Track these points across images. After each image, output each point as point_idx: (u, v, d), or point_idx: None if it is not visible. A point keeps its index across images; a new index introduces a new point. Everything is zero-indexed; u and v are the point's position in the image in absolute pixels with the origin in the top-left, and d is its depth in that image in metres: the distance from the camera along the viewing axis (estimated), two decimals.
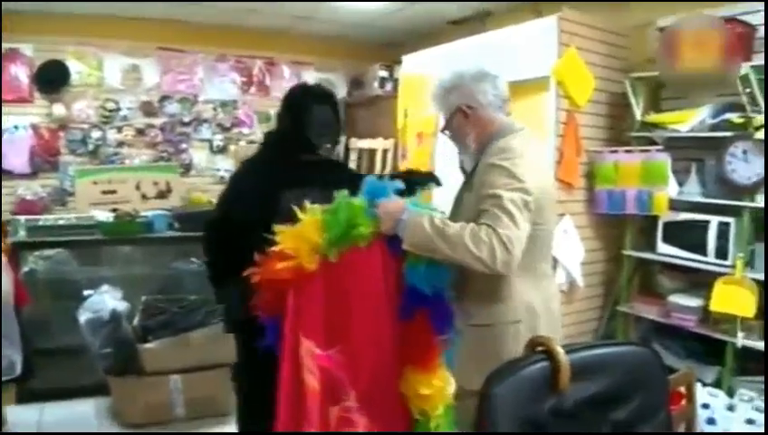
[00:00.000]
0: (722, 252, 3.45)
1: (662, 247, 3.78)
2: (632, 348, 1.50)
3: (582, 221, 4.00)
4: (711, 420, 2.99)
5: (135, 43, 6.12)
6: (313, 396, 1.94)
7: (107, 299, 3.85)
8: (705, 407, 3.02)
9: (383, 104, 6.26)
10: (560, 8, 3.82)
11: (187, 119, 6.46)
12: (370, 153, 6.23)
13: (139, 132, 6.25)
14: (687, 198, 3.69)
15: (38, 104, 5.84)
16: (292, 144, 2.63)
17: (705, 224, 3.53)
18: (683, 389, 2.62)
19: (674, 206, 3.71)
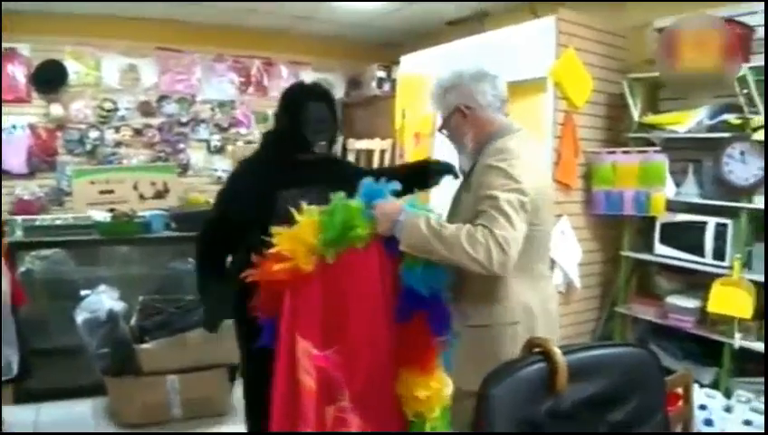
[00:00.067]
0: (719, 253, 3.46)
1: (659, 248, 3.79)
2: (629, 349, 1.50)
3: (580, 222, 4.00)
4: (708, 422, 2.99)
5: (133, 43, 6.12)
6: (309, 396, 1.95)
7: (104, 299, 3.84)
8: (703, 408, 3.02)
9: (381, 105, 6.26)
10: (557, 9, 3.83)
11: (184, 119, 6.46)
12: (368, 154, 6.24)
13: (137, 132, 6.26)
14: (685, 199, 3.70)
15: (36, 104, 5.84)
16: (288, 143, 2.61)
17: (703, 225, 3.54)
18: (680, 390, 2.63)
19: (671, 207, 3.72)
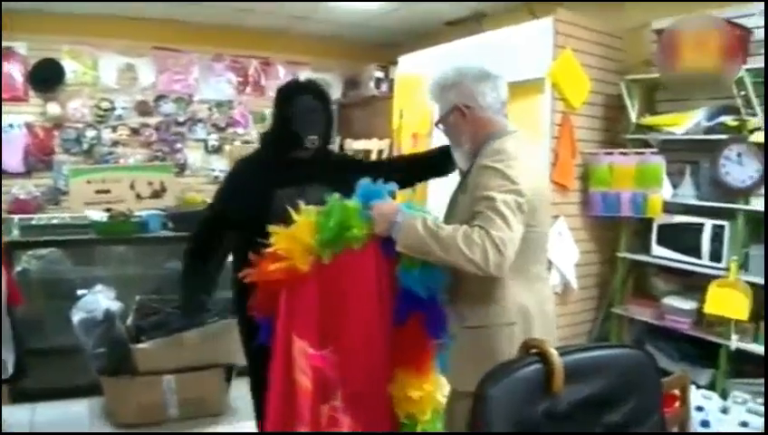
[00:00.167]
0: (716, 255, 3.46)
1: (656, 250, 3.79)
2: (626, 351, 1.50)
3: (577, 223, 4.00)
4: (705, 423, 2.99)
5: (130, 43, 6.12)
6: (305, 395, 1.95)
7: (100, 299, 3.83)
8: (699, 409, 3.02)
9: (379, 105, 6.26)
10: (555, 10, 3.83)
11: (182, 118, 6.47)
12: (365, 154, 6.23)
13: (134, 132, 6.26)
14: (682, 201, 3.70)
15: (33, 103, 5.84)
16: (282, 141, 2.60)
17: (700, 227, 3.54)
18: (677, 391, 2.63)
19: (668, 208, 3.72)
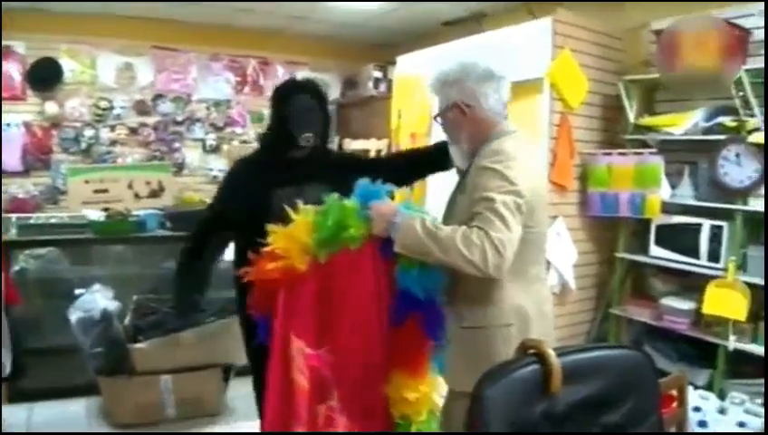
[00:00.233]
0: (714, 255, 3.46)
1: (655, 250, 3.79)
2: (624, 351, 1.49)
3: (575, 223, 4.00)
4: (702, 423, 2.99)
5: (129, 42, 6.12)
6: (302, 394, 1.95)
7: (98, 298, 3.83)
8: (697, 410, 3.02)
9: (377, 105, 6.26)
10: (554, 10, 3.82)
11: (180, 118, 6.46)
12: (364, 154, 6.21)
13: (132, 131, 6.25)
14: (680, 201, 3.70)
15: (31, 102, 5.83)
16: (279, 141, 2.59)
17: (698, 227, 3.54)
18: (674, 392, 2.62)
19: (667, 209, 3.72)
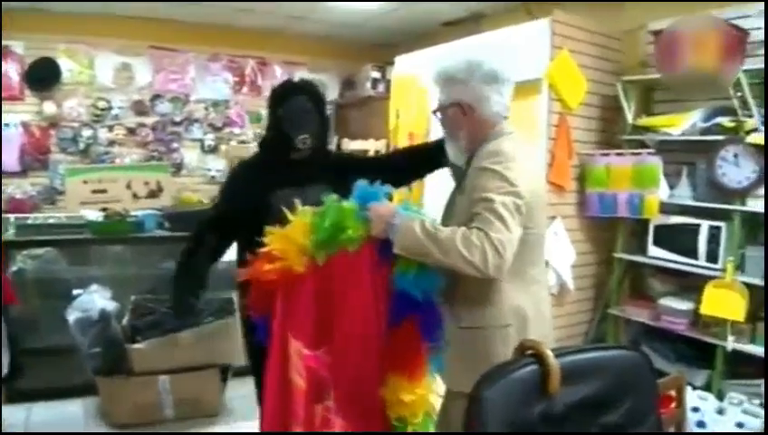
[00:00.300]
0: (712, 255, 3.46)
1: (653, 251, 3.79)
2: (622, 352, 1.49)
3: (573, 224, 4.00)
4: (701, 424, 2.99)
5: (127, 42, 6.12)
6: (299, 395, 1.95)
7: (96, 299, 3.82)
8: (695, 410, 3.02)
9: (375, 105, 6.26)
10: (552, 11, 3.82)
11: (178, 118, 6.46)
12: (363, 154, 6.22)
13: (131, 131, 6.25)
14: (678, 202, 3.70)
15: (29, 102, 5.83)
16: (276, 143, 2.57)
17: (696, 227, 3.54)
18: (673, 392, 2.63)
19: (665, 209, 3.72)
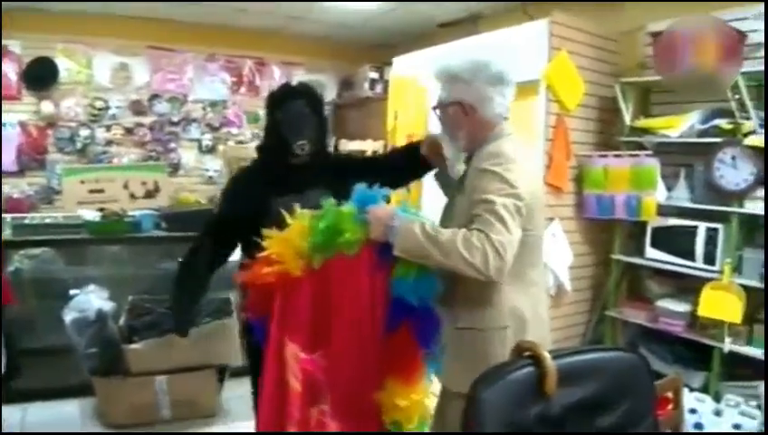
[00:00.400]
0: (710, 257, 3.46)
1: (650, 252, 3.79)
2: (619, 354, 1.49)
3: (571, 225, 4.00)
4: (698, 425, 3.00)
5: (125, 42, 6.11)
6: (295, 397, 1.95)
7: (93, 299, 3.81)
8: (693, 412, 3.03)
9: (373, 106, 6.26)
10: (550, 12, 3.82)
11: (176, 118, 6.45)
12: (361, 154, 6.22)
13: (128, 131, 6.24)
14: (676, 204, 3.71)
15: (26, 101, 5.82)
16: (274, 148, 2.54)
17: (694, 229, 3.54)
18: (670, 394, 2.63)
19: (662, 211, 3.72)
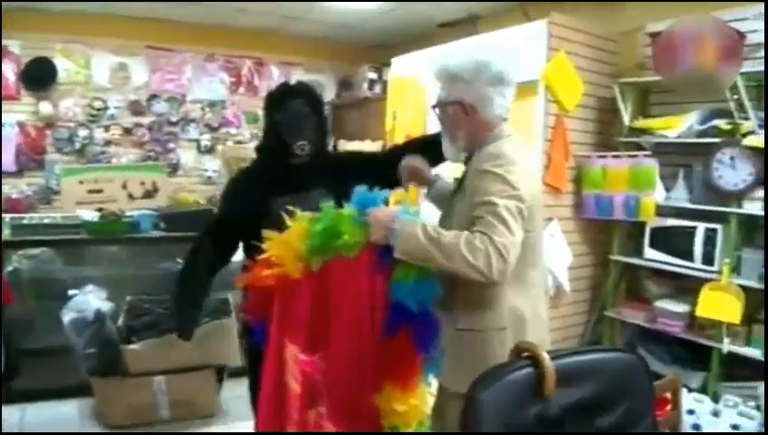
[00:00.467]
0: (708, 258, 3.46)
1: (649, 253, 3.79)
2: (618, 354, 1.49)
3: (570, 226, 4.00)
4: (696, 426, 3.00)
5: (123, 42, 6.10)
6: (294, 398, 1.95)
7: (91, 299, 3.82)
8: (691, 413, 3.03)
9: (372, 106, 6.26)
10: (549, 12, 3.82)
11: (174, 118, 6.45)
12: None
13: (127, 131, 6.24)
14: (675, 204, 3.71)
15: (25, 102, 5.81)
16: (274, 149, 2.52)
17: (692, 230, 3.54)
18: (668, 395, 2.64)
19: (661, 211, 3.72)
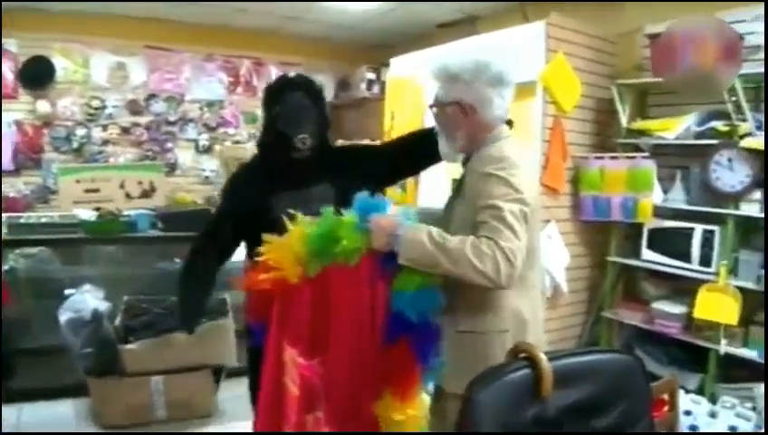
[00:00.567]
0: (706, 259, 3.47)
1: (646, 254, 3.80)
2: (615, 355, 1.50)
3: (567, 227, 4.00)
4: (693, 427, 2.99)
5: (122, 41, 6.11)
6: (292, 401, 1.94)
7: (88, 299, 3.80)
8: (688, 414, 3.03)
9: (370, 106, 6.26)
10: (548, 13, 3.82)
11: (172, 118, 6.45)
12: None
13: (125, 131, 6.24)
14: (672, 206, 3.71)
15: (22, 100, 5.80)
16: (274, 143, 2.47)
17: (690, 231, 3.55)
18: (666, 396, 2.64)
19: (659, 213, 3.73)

_WHAT IS BEING ASKED_:
Could you output every entry exactly as written, skipping the pictures?

_FINISHED TASK_:
Track these points across images. After each image, output each point as point_idx: (u, v, d), or point_idx: None if it is not visible. A point keeps its index across images; a new index introduces a new point. Everything is zero-indexed; u and v are the point's position in the image in absolute pixels with the origin in the top-left, and d is its depth in that image in metres: the distance from the camera along the viewing axis (estimated), two decimals.
[00:00.000]
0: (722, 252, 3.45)
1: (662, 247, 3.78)
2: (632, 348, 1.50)
3: (582, 221, 4.00)
4: (711, 420, 2.99)
5: (135, 43, 6.12)
6: (313, 396, 1.94)
7: (107, 299, 3.85)
8: (705, 407, 3.02)
9: (383, 104, 6.26)
10: (560, 8, 3.82)
11: (187, 119, 6.46)
12: (370, 153, 6.23)
13: (139, 132, 6.25)
14: (687, 198, 3.69)
15: (38, 104, 5.84)
16: (292, 144, 2.63)
17: (705, 224, 3.53)
18: (683, 389, 2.62)
19: (674, 206, 3.71)
[00:00.067]
0: (719, 253, 3.46)
1: (659, 248, 3.79)
2: (629, 349, 1.50)
3: (580, 222, 4.00)
4: (708, 422, 2.99)
5: (133, 43, 6.12)
6: (309, 396, 1.95)
7: (104, 299, 3.84)
8: (703, 408, 3.02)
9: (381, 105, 6.26)
10: (557, 9, 3.83)
11: (184, 119, 6.46)
12: (368, 154, 6.24)
13: (137, 132, 6.26)
14: (685, 199, 3.70)
15: (36, 104, 5.84)
16: (288, 143, 2.61)
17: (703, 225, 3.54)
18: (680, 390, 2.63)
19: (671, 207, 3.72)
[00:00.167]
0: (716, 255, 3.46)
1: (656, 250, 3.79)
2: (626, 351, 1.50)
3: (577, 223, 4.00)
4: (705, 423, 2.99)
5: (130, 43, 6.12)
6: (305, 395, 1.95)
7: (100, 299, 3.83)
8: (699, 409, 3.02)
9: (379, 105, 6.26)
10: (555, 10, 3.83)
11: (182, 118, 6.47)
12: (365, 154, 6.23)
13: (134, 132, 6.26)
14: (682, 201, 3.70)
15: (33, 103, 5.84)
16: (282, 141, 2.60)
17: (700, 227, 3.54)
18: (677, 391, 2.63)
19: (668, 208, 3.72)
[00:00.233]
0: (714, 255, 3.46)
1: (655, 250, 3.79)
2: (624, 351, 1.49)
3: (575, 223, 4.00)
4: (702, 423, 2.99)
5: (129, 42, 6.12)
6: (302, 394, 1.95)
7: (98, 298, 3.83)
8: (697, 410, 3.02)
9: (377, 105, 6.26)
10: (554, 10, 3.82)
11: (180, 118, 6.46)
12: (364, 154, 6.21)
13: (132, 131, 6.25)
14: (680, 201, 3.70)
15: (31, 102, 5.83)
16: (279, 141, 2.59)
17: (698, 227, 3.54)
18: (674, 392, 2.62)
19: (667, 209, 3.72)
[00:00.300]
0: (712, 255, 3.46)
1: (653, 251, 3.79)
2: (622, 352, 1.49)
3: (573, 224, 4.00)
4: (701, 424, 2.99)
5: (127, 42, 6.12)
6: (299, 395, 1.95)
7: (96, 299, 3.82)
8: (695, 410, 3.02)
9: (375, 105, 6.26)
10: (552, 11, 3.82)
11: (178, 118, 6.46)
12: (363, 154, 6.22)
13: (131, 131, 6.25)
14: (678, 202, 3.70)
15: (29, 102, 5.83)
16: (276, 143, 2.57)
17: (696, 227, 3.54)
18: (673, 392, 2.63)
19: (665, 209, 3.72)
[00:00.400]
0: (710, 257, 3.46)
1: (650, 252, 3.79)
2: (619, 354, 1.49)
3: (571, 225, 4.00)
4: (698, 425, 3.00)
5: (125, 42, 6.11)
6: (295, 397, 1.95)
7: (93, 299, 3.81)
8: (693, 412, 3.03)
9: (373, 106, 6.26)
10: (550, 12, 3.82)
11: (176, 118, 6.45)
12: (361, 154, 6.22)
13: (128, 131, 6.24)
14: (676, 204, 3.71)
15: (26, 101, 5.82)
16: (274, 148, 2.54)
17: (694, 229, 3.54)
18: (670, 394, 2.63)
19: (662, 211, 3.72)
[00:00.467]
0: (708, 258, 3.46)
1: (649, 253, 3.79)
2: (618, 354, 1.49)
3: (570, 226, 4.00)
4: (696, 426, 3.00)
5: (123, 42, 6.10)
6: (294, 398, 1.95)
7: (91, 299, 3.82)
8: (691, 413, 3.03)
9: (372, 106, 6.26)
10: (549, 12, 3.82)
11: (174, 118, 6.45)
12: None
13: (127, 131, 6.24)
14: (675, 204, 3.71)
15: (25, 102, 5.81)
16: (274, 149, 2.52)
17: (692, 230, 3.54)
18: (668, 395, 2.64)
19: (661, 211, 3.72)
[00:00.567]
0: (706, 259, 3.47)
1: (646, 254, 3.80)
2: (615, 355, 1.50)
3: (567, 227, 4.00)
4: (693, 427, 2.99)
5: (122, 41, 6.11)
6: (292, 401, 1.94)
7: (88, 299, 3.80)
8: (688, 414, 3.03)
9: (370, 106, 6.26)
10: (548, 13, 3.82)
11: (172, 118, 6.45)
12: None
13: (125, 131, 6.24)
14: (672, 206, 3.71)
15: (22, 100, 5.80)
16: (274, 143, 2.47)
17: (690, 231, 3.55)
18: (666, 396, 2.64)
19: (659, 213, 3.73)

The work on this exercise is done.